What you will do>
Every line of the records below from the line with "of this team" up to and including the line with "of your choosing" must be reproduced exactly, and no line outside that range.

Data excerpts>
● ● ●

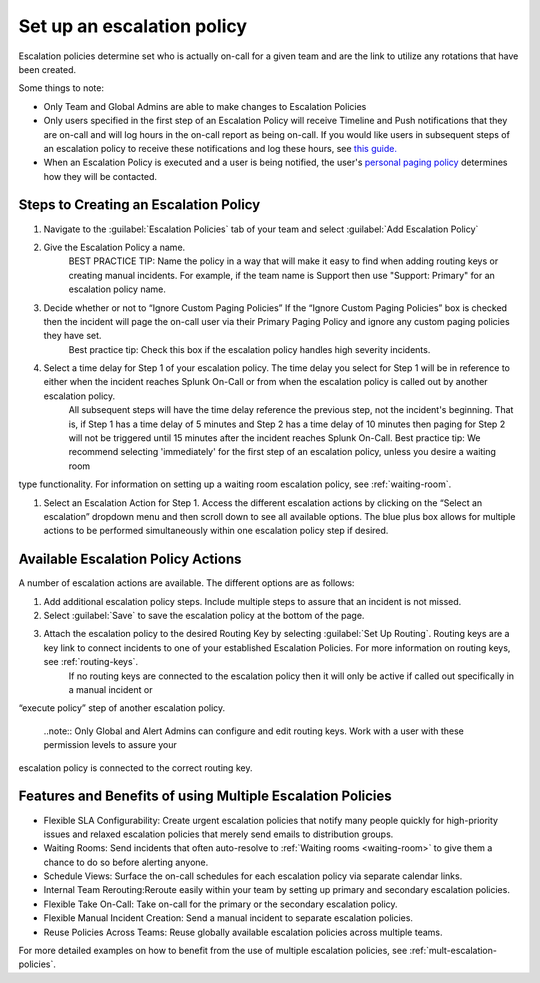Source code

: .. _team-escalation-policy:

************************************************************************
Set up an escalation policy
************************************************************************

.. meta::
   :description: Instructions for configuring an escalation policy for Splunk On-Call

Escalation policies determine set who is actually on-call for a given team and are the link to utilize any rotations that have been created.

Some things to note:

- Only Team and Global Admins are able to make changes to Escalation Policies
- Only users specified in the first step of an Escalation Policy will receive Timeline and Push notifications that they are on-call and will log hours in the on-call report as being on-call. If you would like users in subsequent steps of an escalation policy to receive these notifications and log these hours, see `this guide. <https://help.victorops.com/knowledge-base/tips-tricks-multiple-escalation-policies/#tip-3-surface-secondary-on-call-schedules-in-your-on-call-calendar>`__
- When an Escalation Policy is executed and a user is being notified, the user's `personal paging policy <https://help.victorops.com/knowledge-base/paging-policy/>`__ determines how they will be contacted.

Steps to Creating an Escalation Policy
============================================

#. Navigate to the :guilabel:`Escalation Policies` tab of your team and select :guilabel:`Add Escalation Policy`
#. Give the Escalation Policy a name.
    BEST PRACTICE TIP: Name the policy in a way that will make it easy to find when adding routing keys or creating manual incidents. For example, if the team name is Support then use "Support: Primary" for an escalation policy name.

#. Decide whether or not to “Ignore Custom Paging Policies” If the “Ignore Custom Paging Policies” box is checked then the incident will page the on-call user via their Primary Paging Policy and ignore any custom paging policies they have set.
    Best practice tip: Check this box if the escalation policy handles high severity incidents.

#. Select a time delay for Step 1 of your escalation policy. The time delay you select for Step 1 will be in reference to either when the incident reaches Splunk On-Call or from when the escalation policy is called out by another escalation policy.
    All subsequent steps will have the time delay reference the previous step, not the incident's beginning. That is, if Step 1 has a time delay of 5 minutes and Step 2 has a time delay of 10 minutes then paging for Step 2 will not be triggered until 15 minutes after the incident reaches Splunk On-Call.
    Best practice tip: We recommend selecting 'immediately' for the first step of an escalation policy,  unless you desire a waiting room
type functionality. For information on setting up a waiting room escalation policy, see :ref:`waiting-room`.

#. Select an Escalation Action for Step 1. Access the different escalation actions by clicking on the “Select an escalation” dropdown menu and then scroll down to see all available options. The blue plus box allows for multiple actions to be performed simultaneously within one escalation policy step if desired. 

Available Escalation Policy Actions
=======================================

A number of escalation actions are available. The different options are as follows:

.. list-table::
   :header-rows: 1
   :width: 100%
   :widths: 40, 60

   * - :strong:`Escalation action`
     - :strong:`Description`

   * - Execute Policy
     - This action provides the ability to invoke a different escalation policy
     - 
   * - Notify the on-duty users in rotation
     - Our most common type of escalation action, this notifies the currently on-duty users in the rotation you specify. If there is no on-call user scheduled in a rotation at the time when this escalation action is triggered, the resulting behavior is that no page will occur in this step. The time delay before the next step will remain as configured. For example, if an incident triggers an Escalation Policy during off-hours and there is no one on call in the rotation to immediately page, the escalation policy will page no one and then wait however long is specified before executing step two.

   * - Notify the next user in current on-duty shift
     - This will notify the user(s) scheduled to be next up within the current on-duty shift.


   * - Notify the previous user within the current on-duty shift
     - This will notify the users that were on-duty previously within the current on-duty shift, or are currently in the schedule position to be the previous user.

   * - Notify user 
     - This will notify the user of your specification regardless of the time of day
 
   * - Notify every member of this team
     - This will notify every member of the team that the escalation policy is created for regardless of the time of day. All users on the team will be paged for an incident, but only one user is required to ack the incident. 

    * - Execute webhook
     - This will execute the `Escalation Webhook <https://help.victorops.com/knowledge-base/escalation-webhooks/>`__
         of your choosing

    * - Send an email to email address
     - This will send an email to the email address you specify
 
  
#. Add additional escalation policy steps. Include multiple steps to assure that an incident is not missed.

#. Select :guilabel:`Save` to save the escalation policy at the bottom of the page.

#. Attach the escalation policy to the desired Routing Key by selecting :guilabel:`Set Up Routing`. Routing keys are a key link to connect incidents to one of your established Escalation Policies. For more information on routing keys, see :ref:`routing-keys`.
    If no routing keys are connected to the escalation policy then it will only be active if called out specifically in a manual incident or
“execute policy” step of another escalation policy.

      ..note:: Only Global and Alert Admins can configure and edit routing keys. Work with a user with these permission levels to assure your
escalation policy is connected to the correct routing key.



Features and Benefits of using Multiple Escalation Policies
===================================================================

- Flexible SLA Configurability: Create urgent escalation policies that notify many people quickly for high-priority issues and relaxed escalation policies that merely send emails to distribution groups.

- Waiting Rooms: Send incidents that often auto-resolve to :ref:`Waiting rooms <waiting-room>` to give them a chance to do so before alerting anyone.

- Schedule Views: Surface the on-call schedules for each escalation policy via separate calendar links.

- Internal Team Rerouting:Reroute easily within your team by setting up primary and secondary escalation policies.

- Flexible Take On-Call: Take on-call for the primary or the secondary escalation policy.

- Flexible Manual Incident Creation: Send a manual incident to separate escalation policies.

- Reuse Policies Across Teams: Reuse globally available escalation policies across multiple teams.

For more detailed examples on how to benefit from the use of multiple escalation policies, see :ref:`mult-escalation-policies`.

● ● ●

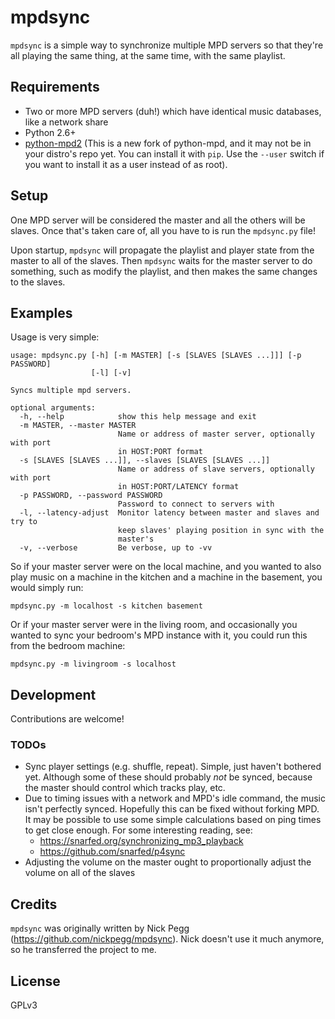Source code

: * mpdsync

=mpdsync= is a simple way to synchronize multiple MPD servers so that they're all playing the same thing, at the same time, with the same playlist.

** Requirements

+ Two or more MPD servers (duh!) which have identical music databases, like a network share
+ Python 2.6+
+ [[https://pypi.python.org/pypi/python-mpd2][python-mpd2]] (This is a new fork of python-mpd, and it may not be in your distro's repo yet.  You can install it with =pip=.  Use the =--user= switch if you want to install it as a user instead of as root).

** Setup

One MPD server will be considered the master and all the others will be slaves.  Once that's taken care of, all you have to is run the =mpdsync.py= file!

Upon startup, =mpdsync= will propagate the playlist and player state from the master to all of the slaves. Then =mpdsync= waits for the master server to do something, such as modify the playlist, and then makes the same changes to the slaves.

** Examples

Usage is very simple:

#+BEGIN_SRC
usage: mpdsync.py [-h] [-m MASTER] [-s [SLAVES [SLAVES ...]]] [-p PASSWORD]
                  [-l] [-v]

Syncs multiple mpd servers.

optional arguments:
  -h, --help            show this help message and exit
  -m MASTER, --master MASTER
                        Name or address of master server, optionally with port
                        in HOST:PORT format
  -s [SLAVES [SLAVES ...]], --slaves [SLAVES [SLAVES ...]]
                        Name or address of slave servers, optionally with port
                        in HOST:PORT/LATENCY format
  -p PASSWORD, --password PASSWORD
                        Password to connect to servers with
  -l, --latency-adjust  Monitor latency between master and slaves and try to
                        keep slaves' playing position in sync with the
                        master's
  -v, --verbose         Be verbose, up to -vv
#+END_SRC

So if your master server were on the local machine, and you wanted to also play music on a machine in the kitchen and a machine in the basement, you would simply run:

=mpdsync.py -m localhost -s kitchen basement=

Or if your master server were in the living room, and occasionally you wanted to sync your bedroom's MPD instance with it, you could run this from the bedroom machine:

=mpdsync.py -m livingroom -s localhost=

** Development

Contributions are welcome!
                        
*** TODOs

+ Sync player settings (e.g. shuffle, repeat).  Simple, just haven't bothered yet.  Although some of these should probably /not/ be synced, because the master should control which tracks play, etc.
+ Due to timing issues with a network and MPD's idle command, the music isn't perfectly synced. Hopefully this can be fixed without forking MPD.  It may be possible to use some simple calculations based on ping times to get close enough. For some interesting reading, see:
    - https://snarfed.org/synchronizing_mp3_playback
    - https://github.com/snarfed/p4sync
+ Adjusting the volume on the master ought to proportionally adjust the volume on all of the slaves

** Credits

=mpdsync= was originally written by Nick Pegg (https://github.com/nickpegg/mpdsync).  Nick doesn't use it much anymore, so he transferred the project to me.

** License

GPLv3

● ● ●

Worked solution>
   * - Notify every member of this team
     - This will notify every member of the team that the escalation policy is created for regardless of the time of day. All users on the team will be paged for an incident, but only one user is required to ack the incident. 

    * - Execute webhook
     - This will execute the `Escalation Webhook <https://help.victorops.com/knowledge-base/escalation-webhooks/>`__
         of your choosing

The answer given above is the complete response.